A Tale for the Time Being
By Ruth Ozeki
Ruth Ozeki’s New York Times bestseller is a fascinating story-within-a-story that will tug at your heartstrings. The first story centers on Nao, a Japanese American teenage girl now living in Tokyo who’s so beaten down by her classmates’ incessant bullying that she decides to end her life. Before doing so, however, Nao wants to finish her diary, in which she’s documenting the life of her great-grandmother, a Buddhist nun who’s lived for more than a century. The second story follows a novelist named Ruth, who finds remnants of Nao’s story inside a Hello Kitty lunch box after the container washes ashore on a small island off the coast of British Columbia. A finalist for both the Booker Prize and the National Book Critics Circle Award, A Tale for the Time Being is a beautiful meditation on faith, culture, and human connection.
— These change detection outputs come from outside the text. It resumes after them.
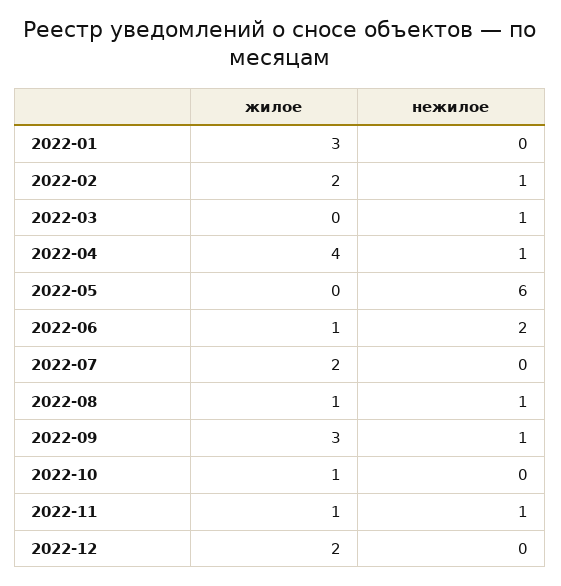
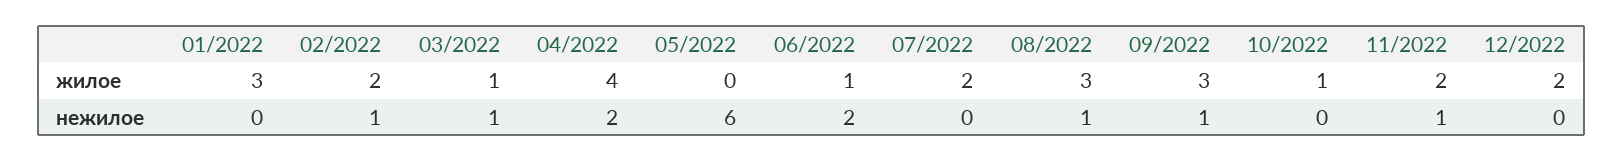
  {
    "жилое": {
      "2022-01": 3,
      "2022-02": 2,
-     "2022-03": 0,
+     "2022-03": 1,
      "2022-04": 4,
      "2022-05": 0,
      "2022-06": 1,
      "2022-07": 2,
-     "2022-08": 1,
+     "2022-08": 3,
      "2022-09": 3,
      "2022-10": 1,
-     "2022-11": 1,
+     "2022-11": 2,
      "2022-12": 2
    },
    "нежилое": {
      "2022-01": 0,
      "2022-02": 1,
      "2022-03": 1,
-     "2022-04": 1,
+     "2022-04": 2,
      "2022-05": 6,
      "2022-06": 2,
      "2022-07": 0,
      "2022-08": 1,
      "2022-09": 1,
      "2022-10": 0,
      "2022-11": 1,
      "2022-12": 0
    }
  }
The Sleepwalker’s Guide to Dancing
By Mira Jacob
In The Sleepwalker’s Guide to Dancing, author Mira Jacob plays with space and time, taking readers on a voyage that spans both continents and decades. The novel centers on Amina Eapen, a Seattle-based photographer who returns home to visit her parents after her father, the celebrated brain surgeon Thomas Eapen, begins acting strangely. Amina’s mother, Kamala, believes that Thomas is speaking to dead people, but the reality is far more complex and mysterious. This deeply human novel moves from Seattle to New Mexico to India in the 1970s, all the while exploring generational dynamics and unbreakable family bonds.
The Most Fun We Ever Had
By Claire Lombardo
At the heart of Claire Lombardo’s sweeping family saga are four Chicago sisters who lead very different lives. Each shoulders a different life burden, from anxiety and infidelity to fading romantic relationships and an unwanted pregnancy. Into this familial fray steps young Jonah Bendt, a teenaged boy given up for adoption by one of the sisters some 15 years ago. With Jonah’s surprise appearance, the family must confront their secrets, heal from past traumas, and forge a better future together.